Пока вы с варяжцами толковали, государя и докторов я сумел убедить, что до Рузаевки или даже до Казани, вполне могу сопроводить вас, поскольку полных и окончательных указаний по инспекции заводов на Волге, прежде всего в Нижнем Новгороде, которых от вас с нетерпением жду, я пока не получил. А сделать им смотр нужно обязательно в свете идеи с Холландом… Одним словом, самую малость обмолвился я о наших задумках. Вы уж извините.
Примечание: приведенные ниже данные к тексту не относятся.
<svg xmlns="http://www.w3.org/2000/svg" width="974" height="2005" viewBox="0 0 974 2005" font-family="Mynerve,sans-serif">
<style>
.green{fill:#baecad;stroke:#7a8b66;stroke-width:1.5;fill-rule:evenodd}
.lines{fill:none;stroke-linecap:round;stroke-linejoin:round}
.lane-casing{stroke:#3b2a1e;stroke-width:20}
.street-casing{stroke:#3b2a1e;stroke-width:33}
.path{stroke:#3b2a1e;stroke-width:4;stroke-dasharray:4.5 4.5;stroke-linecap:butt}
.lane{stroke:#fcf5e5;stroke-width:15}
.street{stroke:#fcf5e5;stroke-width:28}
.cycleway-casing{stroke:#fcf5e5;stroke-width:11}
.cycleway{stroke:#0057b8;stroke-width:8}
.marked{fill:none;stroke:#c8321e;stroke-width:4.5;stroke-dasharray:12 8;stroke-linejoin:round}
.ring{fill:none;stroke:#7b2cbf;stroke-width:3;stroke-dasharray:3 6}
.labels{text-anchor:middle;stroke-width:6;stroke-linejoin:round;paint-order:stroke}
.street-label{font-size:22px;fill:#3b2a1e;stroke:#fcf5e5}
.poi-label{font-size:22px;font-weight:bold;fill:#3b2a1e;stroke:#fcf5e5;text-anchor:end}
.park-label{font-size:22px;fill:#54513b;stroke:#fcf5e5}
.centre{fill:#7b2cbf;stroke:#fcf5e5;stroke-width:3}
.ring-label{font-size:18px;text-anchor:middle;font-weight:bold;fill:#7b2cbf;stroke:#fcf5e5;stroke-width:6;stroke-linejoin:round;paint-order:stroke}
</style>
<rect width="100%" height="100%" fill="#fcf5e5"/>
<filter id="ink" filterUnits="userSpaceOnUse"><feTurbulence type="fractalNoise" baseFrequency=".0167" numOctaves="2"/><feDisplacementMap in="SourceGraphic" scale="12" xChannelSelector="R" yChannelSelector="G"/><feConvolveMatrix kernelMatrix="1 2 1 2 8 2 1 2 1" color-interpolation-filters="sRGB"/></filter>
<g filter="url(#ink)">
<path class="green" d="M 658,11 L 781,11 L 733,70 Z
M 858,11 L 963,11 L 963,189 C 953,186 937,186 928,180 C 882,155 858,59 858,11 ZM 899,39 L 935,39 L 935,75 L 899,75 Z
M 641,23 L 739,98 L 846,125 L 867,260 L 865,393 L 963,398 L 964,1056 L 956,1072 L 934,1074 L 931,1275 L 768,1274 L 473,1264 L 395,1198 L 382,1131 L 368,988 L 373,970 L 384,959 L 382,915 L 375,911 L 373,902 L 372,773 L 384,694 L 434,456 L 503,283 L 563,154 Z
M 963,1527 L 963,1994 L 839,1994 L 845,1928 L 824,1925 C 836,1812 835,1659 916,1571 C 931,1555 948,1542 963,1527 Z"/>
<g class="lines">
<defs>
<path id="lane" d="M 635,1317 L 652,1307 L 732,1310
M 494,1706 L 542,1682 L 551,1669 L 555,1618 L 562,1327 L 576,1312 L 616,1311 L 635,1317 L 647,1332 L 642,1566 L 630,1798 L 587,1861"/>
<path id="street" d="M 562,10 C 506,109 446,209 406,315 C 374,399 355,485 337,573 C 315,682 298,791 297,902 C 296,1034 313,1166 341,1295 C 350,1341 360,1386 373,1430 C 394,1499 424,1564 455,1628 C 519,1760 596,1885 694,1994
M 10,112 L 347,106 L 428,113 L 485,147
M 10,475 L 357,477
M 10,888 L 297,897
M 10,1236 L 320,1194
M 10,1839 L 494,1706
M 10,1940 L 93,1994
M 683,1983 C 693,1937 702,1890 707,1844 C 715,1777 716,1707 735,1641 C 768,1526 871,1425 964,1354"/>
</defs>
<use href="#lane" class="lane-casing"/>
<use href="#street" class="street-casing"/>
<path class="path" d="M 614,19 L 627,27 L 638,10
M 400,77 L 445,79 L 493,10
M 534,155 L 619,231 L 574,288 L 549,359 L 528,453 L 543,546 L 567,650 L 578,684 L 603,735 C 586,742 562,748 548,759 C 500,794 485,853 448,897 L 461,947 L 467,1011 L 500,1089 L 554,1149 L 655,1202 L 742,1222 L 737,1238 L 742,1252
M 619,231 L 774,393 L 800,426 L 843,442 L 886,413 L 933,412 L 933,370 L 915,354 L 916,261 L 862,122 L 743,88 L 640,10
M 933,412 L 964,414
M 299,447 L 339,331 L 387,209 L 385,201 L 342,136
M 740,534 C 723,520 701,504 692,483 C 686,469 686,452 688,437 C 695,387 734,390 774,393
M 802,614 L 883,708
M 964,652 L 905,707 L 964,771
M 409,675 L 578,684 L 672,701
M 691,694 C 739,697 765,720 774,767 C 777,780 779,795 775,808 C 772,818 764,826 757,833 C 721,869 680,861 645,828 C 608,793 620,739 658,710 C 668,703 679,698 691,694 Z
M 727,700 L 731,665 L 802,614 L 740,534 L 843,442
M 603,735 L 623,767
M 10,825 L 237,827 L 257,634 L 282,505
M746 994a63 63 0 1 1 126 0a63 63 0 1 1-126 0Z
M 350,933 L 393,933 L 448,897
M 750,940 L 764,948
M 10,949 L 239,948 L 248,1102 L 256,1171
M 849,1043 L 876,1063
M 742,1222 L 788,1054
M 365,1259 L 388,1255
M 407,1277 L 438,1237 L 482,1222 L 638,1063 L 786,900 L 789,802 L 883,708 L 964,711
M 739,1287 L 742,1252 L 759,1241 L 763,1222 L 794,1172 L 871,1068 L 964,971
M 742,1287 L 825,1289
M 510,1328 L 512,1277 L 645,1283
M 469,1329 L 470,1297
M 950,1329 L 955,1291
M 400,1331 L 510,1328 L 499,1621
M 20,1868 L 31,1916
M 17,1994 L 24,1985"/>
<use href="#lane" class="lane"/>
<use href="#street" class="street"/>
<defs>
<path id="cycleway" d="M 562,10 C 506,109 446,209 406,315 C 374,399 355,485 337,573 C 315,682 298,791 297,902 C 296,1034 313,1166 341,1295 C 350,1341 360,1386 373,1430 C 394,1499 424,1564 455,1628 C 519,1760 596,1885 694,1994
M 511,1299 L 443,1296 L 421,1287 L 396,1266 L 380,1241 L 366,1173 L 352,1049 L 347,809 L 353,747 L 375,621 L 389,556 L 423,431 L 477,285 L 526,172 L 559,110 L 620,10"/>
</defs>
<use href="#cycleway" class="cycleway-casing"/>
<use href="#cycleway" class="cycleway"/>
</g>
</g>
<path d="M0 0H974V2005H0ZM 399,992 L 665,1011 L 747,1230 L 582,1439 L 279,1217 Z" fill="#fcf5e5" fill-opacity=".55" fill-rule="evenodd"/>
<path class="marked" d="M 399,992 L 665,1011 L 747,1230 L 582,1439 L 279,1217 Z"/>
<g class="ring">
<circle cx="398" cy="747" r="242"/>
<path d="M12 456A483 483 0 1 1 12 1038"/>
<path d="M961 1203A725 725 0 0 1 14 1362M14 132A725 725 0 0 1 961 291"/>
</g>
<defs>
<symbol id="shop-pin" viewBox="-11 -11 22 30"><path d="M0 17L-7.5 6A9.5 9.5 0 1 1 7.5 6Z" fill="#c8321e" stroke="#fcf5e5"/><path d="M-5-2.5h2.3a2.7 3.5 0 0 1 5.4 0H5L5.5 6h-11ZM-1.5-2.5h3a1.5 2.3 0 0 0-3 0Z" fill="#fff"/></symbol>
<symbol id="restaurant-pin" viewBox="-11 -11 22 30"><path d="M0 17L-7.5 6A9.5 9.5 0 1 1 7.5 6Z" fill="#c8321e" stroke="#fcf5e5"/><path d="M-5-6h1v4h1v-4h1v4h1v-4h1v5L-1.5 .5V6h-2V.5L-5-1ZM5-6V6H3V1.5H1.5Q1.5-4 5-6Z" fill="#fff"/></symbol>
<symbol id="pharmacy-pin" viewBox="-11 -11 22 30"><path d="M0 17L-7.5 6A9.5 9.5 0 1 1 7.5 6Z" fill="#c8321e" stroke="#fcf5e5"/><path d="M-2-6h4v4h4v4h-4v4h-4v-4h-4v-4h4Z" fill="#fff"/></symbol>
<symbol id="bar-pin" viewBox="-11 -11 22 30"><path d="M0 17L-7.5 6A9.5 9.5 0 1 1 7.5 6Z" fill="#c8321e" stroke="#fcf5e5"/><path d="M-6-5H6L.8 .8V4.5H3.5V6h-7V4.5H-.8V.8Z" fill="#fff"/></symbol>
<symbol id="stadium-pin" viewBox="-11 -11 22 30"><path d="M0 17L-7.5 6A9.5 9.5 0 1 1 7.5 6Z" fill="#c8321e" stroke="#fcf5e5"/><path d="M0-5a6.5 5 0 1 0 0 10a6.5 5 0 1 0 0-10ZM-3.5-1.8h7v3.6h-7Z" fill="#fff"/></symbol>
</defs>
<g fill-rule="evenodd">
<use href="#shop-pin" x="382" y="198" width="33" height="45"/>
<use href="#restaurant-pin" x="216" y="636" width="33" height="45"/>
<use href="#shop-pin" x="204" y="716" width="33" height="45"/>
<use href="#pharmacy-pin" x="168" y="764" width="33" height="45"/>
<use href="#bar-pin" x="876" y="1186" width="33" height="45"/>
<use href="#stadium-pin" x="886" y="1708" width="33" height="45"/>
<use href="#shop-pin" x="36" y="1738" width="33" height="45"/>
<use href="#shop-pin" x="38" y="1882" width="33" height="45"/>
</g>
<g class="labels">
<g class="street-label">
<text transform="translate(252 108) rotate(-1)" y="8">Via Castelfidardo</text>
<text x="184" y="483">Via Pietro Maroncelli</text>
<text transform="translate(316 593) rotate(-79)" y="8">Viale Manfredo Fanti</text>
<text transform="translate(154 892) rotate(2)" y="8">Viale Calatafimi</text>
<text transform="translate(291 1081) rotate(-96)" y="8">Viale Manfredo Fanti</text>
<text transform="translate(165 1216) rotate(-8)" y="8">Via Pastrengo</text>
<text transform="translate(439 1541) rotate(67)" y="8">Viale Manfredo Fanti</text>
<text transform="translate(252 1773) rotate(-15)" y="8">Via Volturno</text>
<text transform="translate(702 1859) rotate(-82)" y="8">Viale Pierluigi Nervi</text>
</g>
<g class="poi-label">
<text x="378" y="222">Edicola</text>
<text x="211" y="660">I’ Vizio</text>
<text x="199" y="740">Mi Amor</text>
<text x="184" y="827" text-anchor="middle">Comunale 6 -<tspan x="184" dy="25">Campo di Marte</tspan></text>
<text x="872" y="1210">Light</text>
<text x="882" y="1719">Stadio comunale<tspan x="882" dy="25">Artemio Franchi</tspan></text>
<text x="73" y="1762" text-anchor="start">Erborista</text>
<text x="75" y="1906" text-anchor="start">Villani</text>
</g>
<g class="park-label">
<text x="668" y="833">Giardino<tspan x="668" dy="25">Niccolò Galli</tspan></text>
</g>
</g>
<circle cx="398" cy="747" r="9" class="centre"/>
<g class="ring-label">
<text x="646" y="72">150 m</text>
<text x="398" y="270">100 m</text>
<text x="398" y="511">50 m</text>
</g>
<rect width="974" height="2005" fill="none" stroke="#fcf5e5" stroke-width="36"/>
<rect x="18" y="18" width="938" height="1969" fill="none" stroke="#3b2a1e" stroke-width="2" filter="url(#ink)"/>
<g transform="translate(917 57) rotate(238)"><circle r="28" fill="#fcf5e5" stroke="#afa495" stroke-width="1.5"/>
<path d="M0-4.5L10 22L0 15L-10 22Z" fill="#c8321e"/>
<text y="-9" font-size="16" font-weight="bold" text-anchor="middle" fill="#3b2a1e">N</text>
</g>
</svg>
– Иван Константинович, спасибо, мой дорогой! Вы мне простите, ради бога, что ваша встреча с родными пока отложилась, но сделали вы все правильно. И сам я беспокоился на тот же предмет: все-таки одному против Шпица переть – это пострашнее, чем против Камимуры. – Петрович рассмеялся, крепко пожимая руку вице-адмирала. – В Нижний тогда из Казани поезжайте, посмотрите, кто на что годен из заводчиков. По-суворовски к волгарям нашим явитесь: как снег на голову, чтоб никаких потемкинских деревень подготовить не успели. И поблагодарить сормовичей, опять же, надо. Вы сами видели, что главный груз по подъему на сносный уровень судоремонта во Владивостоке нижегородцы на своих плечах вынесли. И с собой кого-нибудь из молодежи нашей возьмите… Так, значит, государь не возражал?